These models are generally sold in three unit sets (powered "A", powered "B" and tender), with the detailing varying from one set to the next (and no, I'm not going to bother with pictures of them all) -
- 2905.1 UP 5-unit Gas Turbine (two tenders and a caboose)
- 2906.1 UP 3-unit Gas Turbine #6 w/ two raised inlet silencers on ‘B’ unit
- 2907.1 UP 3-unit Gas Turbine #9,20, 27 w/ raised inlet silencer
- 2908.1 UP 3-unit Gas Turbine #25 w/ raised inlet silencer
- 2909.1 UP 3-unit Gas Turbine #2, w/ flat inlet silencer, 24K gal. round tender w/ notched ends
- 2910.1 UP 3-unit Gas Turbine #28 w/ raised inlet silencerbox on top front of ‘B’ unit
- 2911.1 UP Turbine Tender, smooth-side
- 2912.1 UP Turbine Tender, riveted
- 2913.1 UP Turbine Tender, 24K gal round tender
The paint and detailing on these models are a wonder to behold - simply off the charts, even by Overland standards. Unfortunately, I can't really say that they run as great as they look (but more on that in a moment).
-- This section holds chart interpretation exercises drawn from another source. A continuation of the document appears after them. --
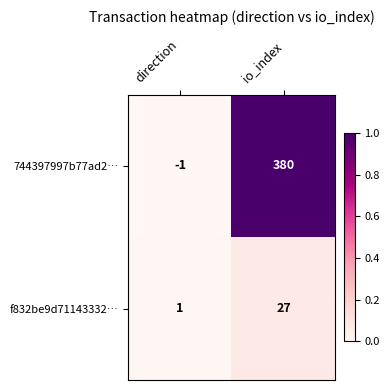

The value of 744397997b77ad2… at direction is 0. True or false?

False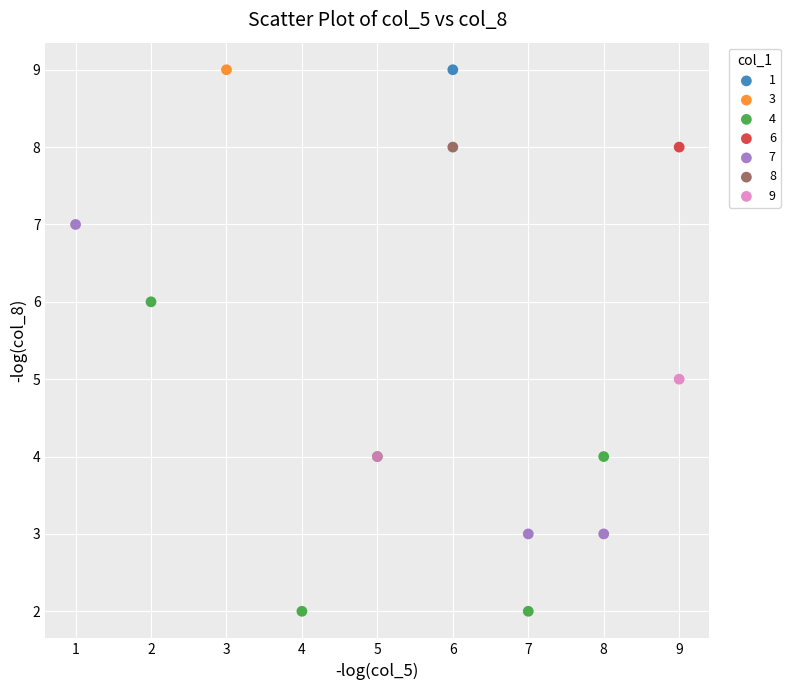

Which series contains the lowest Y value?

4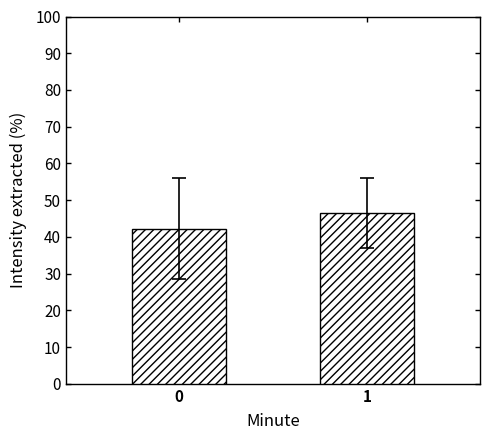

Is it true that the value at 0 is 59.3?

False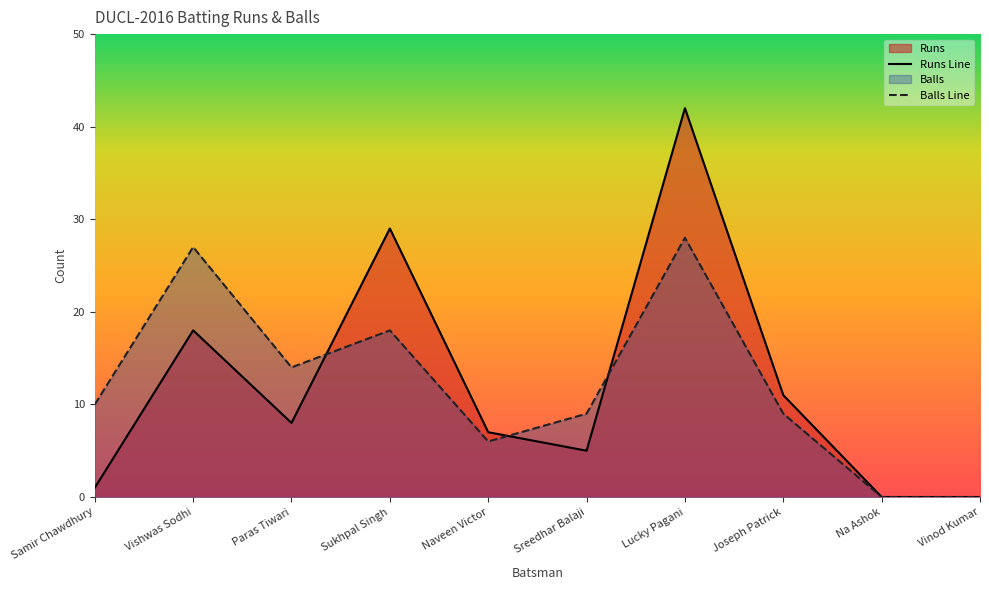

Where do Balls Line and Runs Line first cross each other?

Paras Tiwari and Sukhpal Singh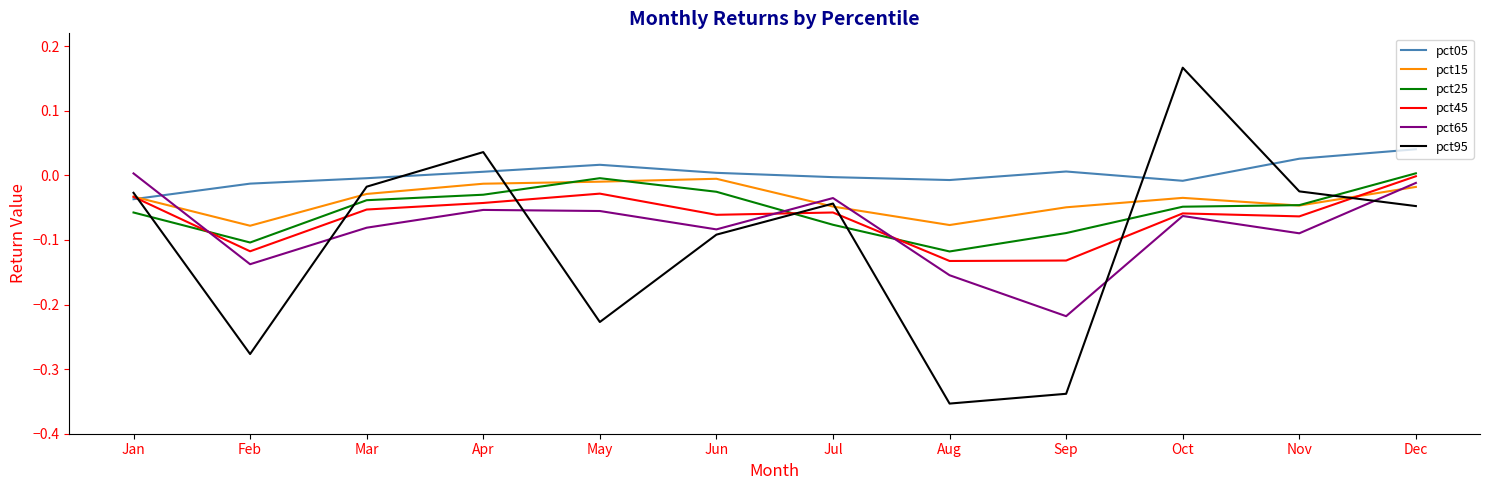

At which label does pct45 reach its peak?

Dec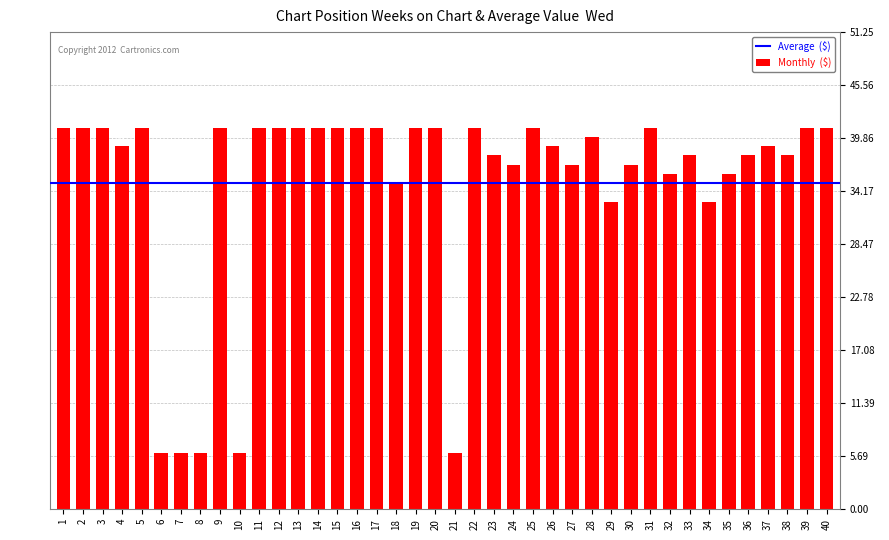

At which label does the data first exceed 40?

1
As noted above, both the A and B units are powered (sharing the same basic mechanism). The chassis is all metal, albeit fairly light (with most of the actual heft coming from the brass shell). The motor is an open-sided / skew-wound 3-poler with dual flywheels. Metal driveshafts run to the worm gear towers. Said towers are actually part of the truck assemblies and pivot right along with the trucks on curves. All wheels collect current by way of wheel-back wipers. There are no traction tires. Current is transferred to contacts on the chassis via flimsy / bendy wipers sticking up from the trucks. Current is then routed to a PC board running the length of the chassis via long metal contacts. More metal strips route current to the motor contacts and (in the case of the A units) to an LED-equipped lightboard inside the shell. Said lighting is directional. All wheels are geared and all gearing is plastic. Wheels are low-profile, so no problems on Code-55 rails. Shell-mounted Micro-Trains couplers are provided on the front of the A unit and the back of the tender. Drawbars connect the A to the B and the B to the tender.
Overall performance is just so-so. Pulling power seems adequate, and they run relatively quietly (although nowhere near as quietly as a typical Atlas or Kato diesel of similar vintage). These models seem happiest on 19"-radius curves (anything sharper than that and they're stalling and/or derailing). Slow-speed creep is OK, while the top-end speed is quite excessive. Sadly, overall throttle response is pretty uneven and the main culprit seems to be those flimsy little metal wipers that conduct current from the trucks to the chassis. Said wipers have all sorts of crazy swoopy bends in them, and if they're not bent "just so", they're not making proper contact with the metal tabs on the bottom of the chassis (and with the end result being overall jittery behavior - particularly through curves). To make matters worse, they're practically impossible to adjust. Getting at them requires that you completely remove the trucks from the chassis. Which is all well and good, but getting the trucks reinstalled is such a convoluted procedure that inevitably you wind up undoing all of your painstaking wiper adjustments in the process. Frustrating in the extreme!
Another problem with these models is that they tend to have a bit of a top-heavy wobble to them, particularly when traversing turnouts. No, not as vexing as the electrical issues, but annoying nonetheless. I mean, jeez, wouldn't you expect better from something that cost a thousand bucks new?
Lastly, I'm told that the black plastic axle gears that Ajin used in these models are a problem waiting to happen. They will degrade with usage, resulting in all sorts of crazy behavior. Overland did offer replacement gears (white plastic) shortly after these models were released, but not anymore. Don't ask me why, but they have since unloaded their remaining supply of gears to "some guy", who Overland will put you in touch with if you contact them. However, it's anyone's guess how long this odd supply chain will last, so if you want to get your hands on some gears, better to do it sooner than later.
So, kind of a mixed bag. Basically what we have here are some terrific looking models that don't quite cut it in the performance department (not "as delivered" anyway). However, if you're skilled at locomotive tinkering you might just be able to turn these lumps of coal into some operations-worthy diamonds (y'know, tweak the bendy wipers to address the electrical issues, replace the "soon to fail" black gears and add some anti-wobble weight to the chassis). Not up to the task? Well, at least they'll look nice in your display case...
To remove the shell from an A or a B unit, unscrew the two small screws (one on either end) that hold the shell to the chassis. The forward screw on A units can be found underneath the coupler. You can either remove the coupler or unscrew the pilot from the shell. Once said end-screws are removed, the shell should lift right off.